April DeBoer, Jayne Rowse

The lesbian couple initially sued over a law banning joint adoption by same-sex couples: DeBoer has adopted a 3-year-old girl and Rowse has adopted 3- and 4-year old boys. But U.S. District Court Judge Bernard Friedman, a conservative, recommended they instead challenge the constitutionality of Michigan’s ban on gay marriage.

Earlier this month, Attorney General Bill Schuette filed a brief in the case in which he claimed the state’s definition of marriage was needed to “regulate sexual relationships” and their “unique procreative capacity”:

Responsible procreation and childrearing are well-recognized as legitimate State interests served by marriage.

One of the paramount purposes of marriage in Michigan — and at least 37 other states that define marriage as a union between a man and a woman — is, and has always been, to regulate sexual relationships between men and women so that the unique procreative capacity of such relationships benefits rather than harms society. The understanding of marriage as a union of man and woman, uniquely involving the rearing of children born of their union, is age-old, universal, and enduring. As illustrated by a plethora of research, social scientists have consistently recognized the essential connection between marriage and responsible procreation and childrearing.

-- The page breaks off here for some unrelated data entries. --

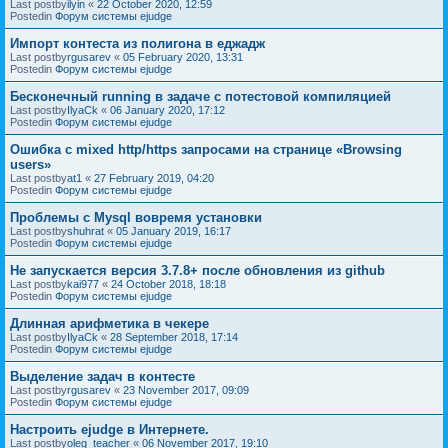
Last postby
ilyin
«
22 October 2020, 12:59
Postedin
Форум системы ejudge
Импорт контеста из полигона в еджадж
Last postby
rgusarev
«
05 February 2020, 13:31
Postedin
Форум системы ejudge
Бесконечный running в задаче с потестовой компиляцией
Last postby
IlyaCk
«
06 January 2020, 17:12
Postedin
Форум системы ejudge
Ошибка с mixed http/https запросами на странице «Browsing
users»
Last postby
at1
«
27 February 2019, 04:20
Postedin
Форум системы ejudge
Проблемы с Mysql вовремя установки
Last postby
shuhrat
«
05 January 2019, 16:17
Postedin
Форум системы ejudge
Не запускается версия 3.7.8+ после обновления из github
Last postby
kai977
«
24 October 2018, 18:18
Postedin
Форум системы ejudge
Длинная арифметика в чекере
Last postby
IlyaCk
«
28 September 2018, 17:14
Postedin
Форум системы ejudge
Выделение задач в контесте
Last postby
rgusarev
«
23 November 2017, 09:09
Postedin
Форум системы ejudge
Настроить ejudge в Интернете.
Last postby
oleg_teacher
«
06 November 2017, 19:10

In a statement, LGBT advocacy group Equality Michigan Managing Director Emily Dievendorf countered that Schuette’s stance was “hypocritical” and not aligned with the Supreme Court’s ruling against the Defense of Marriage Act.

“The U.S. Supreme Court … found that regulating sex for the purpose of procreation is not a role for our government,” Dievendorf said in a statement. “Marriage is about more than just procreation, as the Supreme Court said this June, ‘marriage is a way for couples to define themselves by their commitment to each other.’ Suggesting the benefit of marriage is limited to just producing children is more insulting and damaging to the institution of marriage than anything Schuette fears.”

This is not Schuette’s first opposition. When he filed a motion to dismiss the case in July, Friedman denied it, writing that DeBoer and Rowse were “entitled to their day in court and they shall have it.”

After the Supreme Court struck down DOMA in June, Schuette reiterated that the ruling had no effect on Michigan’s gay marriage ban.

“Michigan’s Constitution stands and the will of the people to define marriage as between one man and one woman endures in the Great Lakes State.”

But the “will of the people” may have changed since 2004, when the constitutional amendment banning same-sex marriage passed with 59 percent of the vote. A statewide poll published by the Detroit News earlier this month found that 57 percent of Michiganders support same-sex marriage, a 12.5 percent increase from 2012. However, a poll last month showed that a small majority in Michigan, just over 51 percent, of 600 likely voters would oppose legislation or a ballot measure seeking to allow same-sex marriage.

For some Michiganders, Schuette’s brief felt deeply personal. Chris Lacefield is trying to adopt a child with his partner. In a blog post Tuesday, he wrote that the state is failing its LGBT community, as well as some of its children:

“We want to welcome a child into our home, because we want to start a family,” he wrote. “Despite the fact that the state we call home does not recognize our relationship and would not recognize our family, we, like many couples our age, feel the basic human need to provide for the next generation. There are children in Michigan who need loving, stable, two parent homes. And Michigan fails them.”

“Rather than focusing on the ability of a couple to procreate, perhaps we should be focused on the ability of a couple to provide love, education and moral structure to the children who are already part of our population,” Lacefield said.